Given a large set of premises P, an ATP system A with given resource limits, and a new conjecture C, predict those premises from P that will most likely lead to an automatically constructed proof of C by A
Mizar Mathematical Library (MML) used as the formal corpus.
The premise length varies from 5 to 84299 characters and over 60% if the words occur fewer than 10 times (rare word problem).
The model predicts the probability that a given axiom is useful for proving a given conjecture.
Conjecture and axiom sequences are separately embedded into fixed length real vectors, then concatenated and passed to a third network with few fully connected layers and logistic loss.
The two embedding networks and the joint predictor path are trained jointly.
Stage 1: Character-level Models
Treat premises on character level using an 80-dimensional one hot encoding vector.
Architectures for embedding:
pure recurrent LSTM and GRU Network
CNN (with max pooling)
Recurrent-convolutional network that shortens the sequence using convolutional layer before feeding it to LSTM.
Stage 2: Word-level Models
MML dataset contains both implicit and explicit definitions.

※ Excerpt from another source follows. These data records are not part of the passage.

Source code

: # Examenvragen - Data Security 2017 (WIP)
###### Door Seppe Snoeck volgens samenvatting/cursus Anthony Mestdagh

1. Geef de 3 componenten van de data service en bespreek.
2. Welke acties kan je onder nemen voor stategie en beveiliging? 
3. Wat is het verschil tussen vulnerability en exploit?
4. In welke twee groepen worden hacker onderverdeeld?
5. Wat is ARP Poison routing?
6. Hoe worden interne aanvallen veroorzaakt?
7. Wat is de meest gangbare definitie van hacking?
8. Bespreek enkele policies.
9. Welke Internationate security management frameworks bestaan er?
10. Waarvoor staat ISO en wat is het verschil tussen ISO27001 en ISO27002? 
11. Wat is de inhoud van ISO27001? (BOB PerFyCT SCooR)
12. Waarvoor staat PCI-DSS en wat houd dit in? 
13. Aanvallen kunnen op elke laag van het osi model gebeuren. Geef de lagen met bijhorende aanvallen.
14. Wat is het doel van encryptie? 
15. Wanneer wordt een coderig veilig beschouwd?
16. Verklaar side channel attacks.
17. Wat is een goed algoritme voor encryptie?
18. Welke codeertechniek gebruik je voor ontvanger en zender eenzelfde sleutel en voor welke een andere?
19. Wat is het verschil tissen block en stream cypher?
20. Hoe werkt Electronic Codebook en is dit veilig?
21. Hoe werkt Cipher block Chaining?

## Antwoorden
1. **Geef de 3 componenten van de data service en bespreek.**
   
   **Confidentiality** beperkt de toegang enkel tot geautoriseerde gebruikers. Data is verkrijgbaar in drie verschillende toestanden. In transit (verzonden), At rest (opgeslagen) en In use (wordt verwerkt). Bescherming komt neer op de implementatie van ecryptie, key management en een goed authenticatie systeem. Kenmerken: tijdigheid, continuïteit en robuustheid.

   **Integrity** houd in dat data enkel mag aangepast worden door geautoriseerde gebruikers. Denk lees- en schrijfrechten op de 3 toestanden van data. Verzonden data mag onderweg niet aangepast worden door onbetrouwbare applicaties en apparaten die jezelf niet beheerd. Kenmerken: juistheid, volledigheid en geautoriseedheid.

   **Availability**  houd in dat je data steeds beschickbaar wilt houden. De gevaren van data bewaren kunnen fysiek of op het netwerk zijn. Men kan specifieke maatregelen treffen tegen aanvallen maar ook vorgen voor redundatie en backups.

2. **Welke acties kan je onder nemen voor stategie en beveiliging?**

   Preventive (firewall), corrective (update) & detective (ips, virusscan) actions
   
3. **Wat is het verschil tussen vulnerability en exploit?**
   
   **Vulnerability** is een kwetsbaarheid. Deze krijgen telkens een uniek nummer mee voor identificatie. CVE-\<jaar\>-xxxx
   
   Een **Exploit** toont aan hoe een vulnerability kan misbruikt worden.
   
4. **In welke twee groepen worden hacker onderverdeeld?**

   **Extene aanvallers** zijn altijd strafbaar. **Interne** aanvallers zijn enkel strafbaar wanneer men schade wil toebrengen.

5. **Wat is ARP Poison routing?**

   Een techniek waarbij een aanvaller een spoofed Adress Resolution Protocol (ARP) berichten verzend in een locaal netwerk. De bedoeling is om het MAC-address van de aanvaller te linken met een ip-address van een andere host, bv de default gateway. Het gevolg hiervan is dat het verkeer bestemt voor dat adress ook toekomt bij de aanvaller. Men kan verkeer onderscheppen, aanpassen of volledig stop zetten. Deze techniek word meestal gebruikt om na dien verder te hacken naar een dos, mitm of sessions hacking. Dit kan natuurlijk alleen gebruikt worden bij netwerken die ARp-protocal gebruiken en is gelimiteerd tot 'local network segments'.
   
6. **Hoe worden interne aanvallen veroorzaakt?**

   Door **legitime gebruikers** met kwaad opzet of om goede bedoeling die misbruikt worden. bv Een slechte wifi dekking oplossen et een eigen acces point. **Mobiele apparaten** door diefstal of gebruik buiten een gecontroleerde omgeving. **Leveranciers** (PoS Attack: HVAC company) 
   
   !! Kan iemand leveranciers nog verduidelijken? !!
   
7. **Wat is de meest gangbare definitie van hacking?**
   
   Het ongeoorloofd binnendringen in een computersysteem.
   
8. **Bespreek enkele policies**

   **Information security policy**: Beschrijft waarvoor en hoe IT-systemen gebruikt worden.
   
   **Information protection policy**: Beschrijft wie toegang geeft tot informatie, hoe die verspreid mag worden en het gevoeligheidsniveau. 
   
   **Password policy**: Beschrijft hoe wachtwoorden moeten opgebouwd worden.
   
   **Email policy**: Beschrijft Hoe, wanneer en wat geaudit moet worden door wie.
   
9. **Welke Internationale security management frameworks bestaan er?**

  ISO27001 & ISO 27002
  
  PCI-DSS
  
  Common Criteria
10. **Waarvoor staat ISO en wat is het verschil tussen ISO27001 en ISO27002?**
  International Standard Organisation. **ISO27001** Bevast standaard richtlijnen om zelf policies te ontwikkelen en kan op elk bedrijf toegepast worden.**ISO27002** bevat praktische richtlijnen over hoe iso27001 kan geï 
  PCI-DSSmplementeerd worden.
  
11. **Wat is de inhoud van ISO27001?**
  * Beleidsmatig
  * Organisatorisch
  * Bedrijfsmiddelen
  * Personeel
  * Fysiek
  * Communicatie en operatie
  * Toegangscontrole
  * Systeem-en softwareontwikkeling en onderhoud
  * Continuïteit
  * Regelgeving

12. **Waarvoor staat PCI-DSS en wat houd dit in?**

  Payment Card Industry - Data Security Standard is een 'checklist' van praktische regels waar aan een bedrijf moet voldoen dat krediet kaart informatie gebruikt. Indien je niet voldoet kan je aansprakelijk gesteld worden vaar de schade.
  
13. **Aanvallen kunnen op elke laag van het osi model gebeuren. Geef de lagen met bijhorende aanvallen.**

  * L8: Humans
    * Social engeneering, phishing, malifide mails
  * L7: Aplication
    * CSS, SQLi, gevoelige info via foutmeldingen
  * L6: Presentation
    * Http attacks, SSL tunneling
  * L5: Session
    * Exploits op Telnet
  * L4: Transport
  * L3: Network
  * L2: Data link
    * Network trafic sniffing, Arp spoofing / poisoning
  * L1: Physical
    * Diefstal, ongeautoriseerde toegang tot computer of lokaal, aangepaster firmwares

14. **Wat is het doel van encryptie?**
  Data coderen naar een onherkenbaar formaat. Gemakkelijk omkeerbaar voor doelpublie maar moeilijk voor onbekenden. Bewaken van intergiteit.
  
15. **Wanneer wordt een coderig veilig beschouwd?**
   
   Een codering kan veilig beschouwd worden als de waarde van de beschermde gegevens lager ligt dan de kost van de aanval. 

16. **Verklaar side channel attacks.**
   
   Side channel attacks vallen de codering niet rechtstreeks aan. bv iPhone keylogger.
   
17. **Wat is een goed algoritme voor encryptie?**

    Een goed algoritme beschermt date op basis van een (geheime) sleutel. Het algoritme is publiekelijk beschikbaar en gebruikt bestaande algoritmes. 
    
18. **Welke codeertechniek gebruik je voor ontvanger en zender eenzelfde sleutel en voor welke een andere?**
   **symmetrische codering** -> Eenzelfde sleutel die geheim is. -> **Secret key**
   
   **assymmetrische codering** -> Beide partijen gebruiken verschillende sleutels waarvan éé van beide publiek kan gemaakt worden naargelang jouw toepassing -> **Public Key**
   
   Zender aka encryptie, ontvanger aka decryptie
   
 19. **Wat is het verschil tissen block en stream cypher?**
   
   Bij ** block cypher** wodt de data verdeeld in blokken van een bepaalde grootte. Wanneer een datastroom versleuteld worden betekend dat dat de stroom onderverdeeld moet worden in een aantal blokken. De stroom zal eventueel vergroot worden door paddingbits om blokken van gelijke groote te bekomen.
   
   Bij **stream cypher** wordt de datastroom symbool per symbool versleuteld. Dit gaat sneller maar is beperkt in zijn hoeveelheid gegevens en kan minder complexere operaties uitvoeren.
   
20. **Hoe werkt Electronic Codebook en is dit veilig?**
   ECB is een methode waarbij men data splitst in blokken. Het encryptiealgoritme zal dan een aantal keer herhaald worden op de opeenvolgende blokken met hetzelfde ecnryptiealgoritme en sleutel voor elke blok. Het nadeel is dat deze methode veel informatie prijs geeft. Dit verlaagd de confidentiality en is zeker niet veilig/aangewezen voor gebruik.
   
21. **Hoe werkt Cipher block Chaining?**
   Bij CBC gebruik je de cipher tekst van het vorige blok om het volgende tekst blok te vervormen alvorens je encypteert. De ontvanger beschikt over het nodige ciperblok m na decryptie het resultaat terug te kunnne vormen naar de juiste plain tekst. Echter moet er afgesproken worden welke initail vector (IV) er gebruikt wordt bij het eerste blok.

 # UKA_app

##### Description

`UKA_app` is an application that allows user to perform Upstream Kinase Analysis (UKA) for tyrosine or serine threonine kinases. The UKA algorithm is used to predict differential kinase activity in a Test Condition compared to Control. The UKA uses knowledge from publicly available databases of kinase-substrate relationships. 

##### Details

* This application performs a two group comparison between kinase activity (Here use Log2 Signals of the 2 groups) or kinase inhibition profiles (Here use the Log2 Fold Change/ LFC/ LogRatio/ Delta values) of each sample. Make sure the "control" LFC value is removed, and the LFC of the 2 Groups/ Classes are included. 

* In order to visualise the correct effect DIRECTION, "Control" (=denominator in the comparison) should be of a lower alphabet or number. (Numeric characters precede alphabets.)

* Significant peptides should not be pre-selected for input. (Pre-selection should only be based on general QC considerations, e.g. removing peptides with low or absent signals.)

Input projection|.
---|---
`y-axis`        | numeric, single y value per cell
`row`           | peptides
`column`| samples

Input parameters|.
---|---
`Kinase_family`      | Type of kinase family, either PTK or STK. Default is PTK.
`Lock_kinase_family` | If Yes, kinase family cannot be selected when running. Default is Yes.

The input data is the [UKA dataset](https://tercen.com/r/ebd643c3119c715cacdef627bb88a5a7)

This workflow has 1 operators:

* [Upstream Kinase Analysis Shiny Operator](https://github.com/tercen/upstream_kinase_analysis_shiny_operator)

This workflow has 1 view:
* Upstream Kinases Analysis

To avoid manually encoding the implicit definitions, the entire statement defining an identifier is embedded and the definition embeddings are used as word level embeddings.
This is better than recursively expanding and embedding the word definition as the definition chains can be very deep.

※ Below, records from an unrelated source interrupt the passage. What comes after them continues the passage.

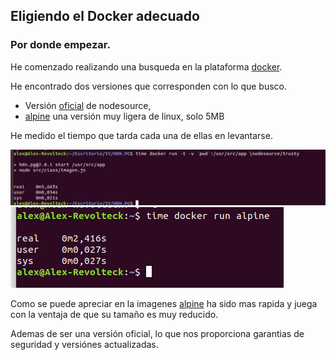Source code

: ## Eligiendo el Docker adecuado

### Por donde empezar.
He comenzado realizando una busqueda en la plataforma [docker](https://hub.docker.com/).

He encontrado dos versiones que corresponden con lo que busco.

- Versión  [oficial](https://hub.docker.com/u/nodesource) de nodesource, 
- [alpine](https://hub.docker.com/_/alpine) una versión muy ligera de linux, solo 5MB 

He medido el tiempo que tarda cada una de ellas en levantarse.

![1](1.png)
![1](2.png)

Como se puede apreciar en la imagenes [alpine](https://hub.docker.com/_/alpine) ha sido mas rapida y juega con la ventaja de que su tamaño es muy reducido.

Ademas de ser una versión oficial, lo que nos proporciona garantias de seguridad y versiónes actualizadas.

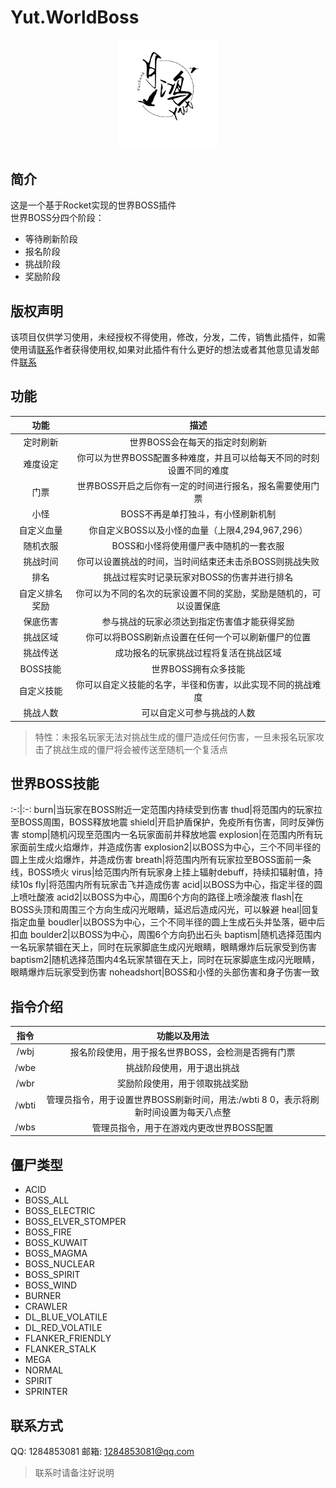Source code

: # Yut.WorldBoss
<div align="center">
   <img width="160" src="/Photos/Yuthung.jpg" alt="logo"></br>   
</div>  

## 简介
这是一个基于Rocket实现的世界BOSS插件   
世界BOSS分四个阶段：      
* 等待刷新阶段
* 报名阶段
* 挑战阶段
* 奖励阶段
## 版权声明
该项目仅供学习使用，未经授权不得使用，修改，分发，二传，销售此插件，如需使用请[联系](#联系方式)作者获得使用权,如果对此插件有什么更好的想法或者其他意见请发邮件[联系](#联系方式)
## 功能
功能|描述
:-:|:-:
定时刷新|世界BOSS会在每天的指定时刻刷新
难度设定|你可以为世界BOSS配置多种难度，并且可以给每天不同的时刻设置不同的难度
门票|世界BOSS开启之后你有一定的时间进行报名，报名需要使用门票
小怪|BOSS不再是单打独斗，有小怪刷新机制
自定义血量|你自定义BOSS以及小怪的血量（上限4,294,967,296）
随机衣服|BOSS和小怪将使用僵尸表中随机的一套衣服
挑战时间|你可以设置挑战的时间，当时间结束还未击杀BOSS则挑战失败
排名|挑战过程实时记录玩家对BOSS的伤害并进行排名
自定义排名奖励|你可以为不同的名次的玩家设置不同的奖励，奖励是随机的，可以设置保底
保底伤害|参与挑战的玩家必须达到指定伤害值才能获得奖励
挑战区域|你可以将BOSS刷新点设置在任何一个可以刷新僵尸的位置
挑战传送|成功报名的玩家挑战过程将复活在挑战区域
BOSS技能|世界BOSS拥有众多技能
自定义技能|你可以自定义技能的名字，半径和伤害，以此实现不同的挑战难度
挑战人数|可以自定义可参与挑战的人数
> 特性：未报名玩家无法对挑战生成的僵尸造成任何伤害，一旦未报名玩家攻击了挑战生成的僵尸将会被传送至随机一个复活点
## 世界BOSS技能
:-:|:-:
burn|当玩家在BOSS附近一定范围内持续受到伤害
thud|将范围内的玩家拉至BOSS周围，BOSS释放地震
shield|开启护盾保护，免疫所有伤害，同时反弹伤害
stomp|随机闪现至范围内一名玩家面前并释放地震
explosion|在范围内所有玩家面前生成火焰爆炸，并造成伤害
explosion2|以BOSS为中心，三个不同半径的圆上生成火焰爆炸，并造成伤害
breath|将范围内所有玩家拉至BOSS面前一条线，BOSS喷火
virus|给范围内所有玩家身上挂上辐射debuff，持续扣辐射值，持续10s
fly|将范围内所有玩家击飞并造成伤害
acid|以BOSS为中心，指定半径的圆上喷吐酸液
acid2|以BOSS为中心，周围6个方向的路径上喷涂酸液
flash|在BOSS头顶和周围三个方向生成闪光眼睛，延迟后造成闪光，可以躲避
heal|回复指定血量
boudler|以BOSS为中心，三个不同半径的圆上生成石头并坠落，砸中后扣血
boulder2|以BOSS为中心，周围6个方向扔出石头
baptism|随机选择范围内一名玩家禁锢在天上，同时在玩家脚底生成闪光眼睛，眼睛爆炸后玩家受到伤害
baptism2|随机选择范围内4名玩家禁锢在天上，同时在玩家脚底生成闪光眼睛，眼睛爆炸后玩家受到伤害
noheadshort|BOSS和小怪的头部伤害和身子伤害一致
## 指令介绍
指令|功能以及用法
:-:|:-:
/wbj|报名阶段使用，用于报名世界BOSS，会检测是否拥有门票
/wbe|挑战阶段使用，用于退出挑战
/wbr|奖励阶段使用，用于领取挑战奖励
/wbti|管理员指令，用于设置世界BOSS刷新时间，用法:/wbti 8 0，表示将刷新时间设置为每天八点整
/wbs|管理员指令，用于在游戏内更改世界BOSS配置
## 僵尸类型
* ACID
* BOSS_ALL
* BOSS_ELECTRIC
* BOSS_ELVER_STOMPER
* BOSS_FIRE
* BOSS_KUWAIT
* BOSS_MAGMA
* BOSS_NUCLEAR
* BOSS_SPIRIT
* BOSS_WIND
* BURNER
* CRAWLER
* DL_BLUE_VOLATILE
* DL_RED_VOLATILE
* FLANKER_FRIENDLY
* FLANKER_STALK
* MEGA
* NORMAL
* SPIRIT
* SPRINTER
## 联系方式
QQ: 1284853081 邮箱: 1284853081@qq.com
> 联系时请备注好说明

Once word level embeddings are obtained, the architecture from Character-level models can be reused.
For each conjecture, the model ranks the possible premises.
Primary metric is the number of conjectures proved from top-k premises.
Average Max Relative Rank (AMMR) is more sophisticated measure based on the motivation that conjectures are easier to prove if all their dependencies occur earlier in ranking.
Since it is very costly to rank all axioms for a conjecture, an approximation is made and a fixed number of random false dependencies are used for evaluating AMMR.
Asynchronous distributed stochastic gradient descent using Adam optimizer.
Clipped vs Non-clipped Gradients.
Max Sequence length of 2048 for character-level sequences and 500 for word-level sequences.
Best Selection Pipeline - Stage 1 character-level CNN which produces word-level embeddings for the next stage.
Best models use simple CNNs followed by max pooling and two-stage definition-based def-CNN outperforms naive word-CNN (where word embeddings are learnt in a single pass).